Depends what the judges say about comfort letters, doesn’t it?
Hundreds of IRA terrorism suspects will learn they no longer have immunity from prosecution as the Government announces that hundreds of controversial “comfort letters” are to be rescinded.
Theresa Villiers, the Secretary of State for Northern Ireland, will tell MPs the letters, issued to individuals suspected of terrorist offences committed before the signing of the Good Friday Agreement of 1998, are worthless.
Suspects are to be told that the letters, which informed them they were unlikely to face prosecution unless new evidence against them came to light, have been annulled and are “not worth the paper they are written on”.
New letters are now likely to be issued telling terrorist suspects that police will be prepared to mount a prosecution should officers believe there is already enough evidence against them to do so.
That’s all terribly well and good. but it’s not actually ministers who decide whether such letters are binding or not, is it? It’s judges:
Their existence became known after the prosecution of a suspected Hyde Park bomber collapsed amid widespread anger in February when it emerged he had been sent one of the letters.

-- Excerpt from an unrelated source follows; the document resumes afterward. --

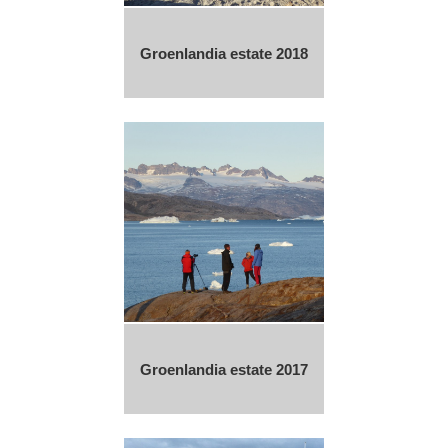
Groenlandia estate 2018
Groenlandia estate 2017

John Downey, 62, from Donegal, was arrested last year as he passed through Gatwick airport and charged with the murder of four British soldiers in the 1982 bombing.
The case against him was thrown out by a senior judge when it became known he had received a comfort letter. The letter had in fact been sent to him by mistake, as the Metropolitan Police still had a warrant for his arrest over the Hyde Park outrage, which killed four soldiers of the Blues and Royals, who were on ceremonial duties at the time.

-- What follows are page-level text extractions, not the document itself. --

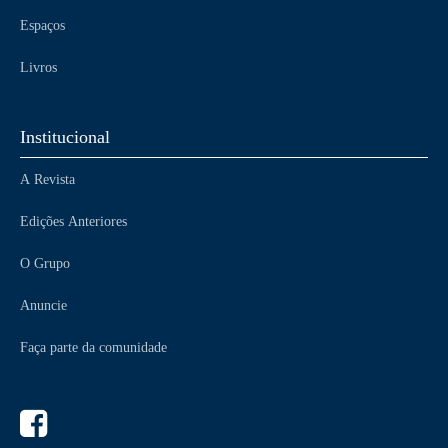
Espaços
Livros
Institucional
A Revista
Edições Anteriores
O Grupo
Anuncie
Faça parte da comunidade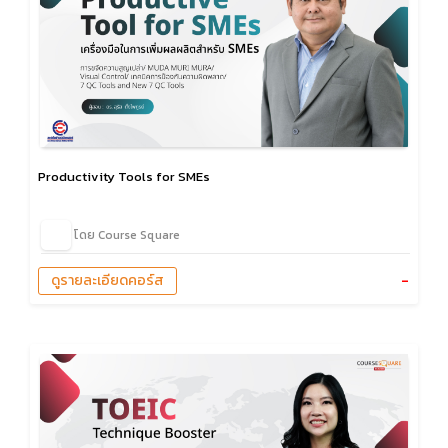
Productivity Tools for SMEs
โดย Course Square
-
ดูรายละเอียดคอร์ส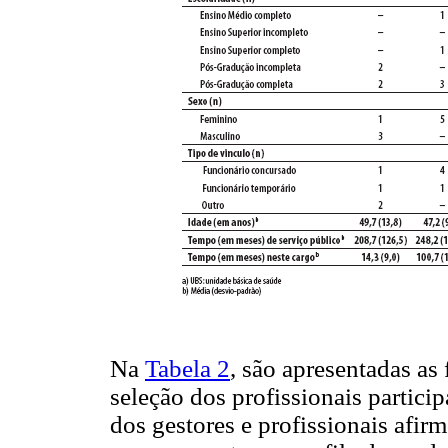
Na
Tabela 2
, são apresentadas as
seleção dos profissionais partici
dos gestores e profissionais afir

So what’s the likelihood that those minsters have actually bothered to get a legal opinion on this? Me, given the current shambles, I’d put it at about zero percent.
Simply because they’re such damn fools that they don’t understand that they are constrained by the law.
I have no idea at all whether the government can in fact say “Ha Ha, just fooling about those letters Paddy!” nor what the courts will say about their having done so. But I’m near certain that they won’t have bothered to check.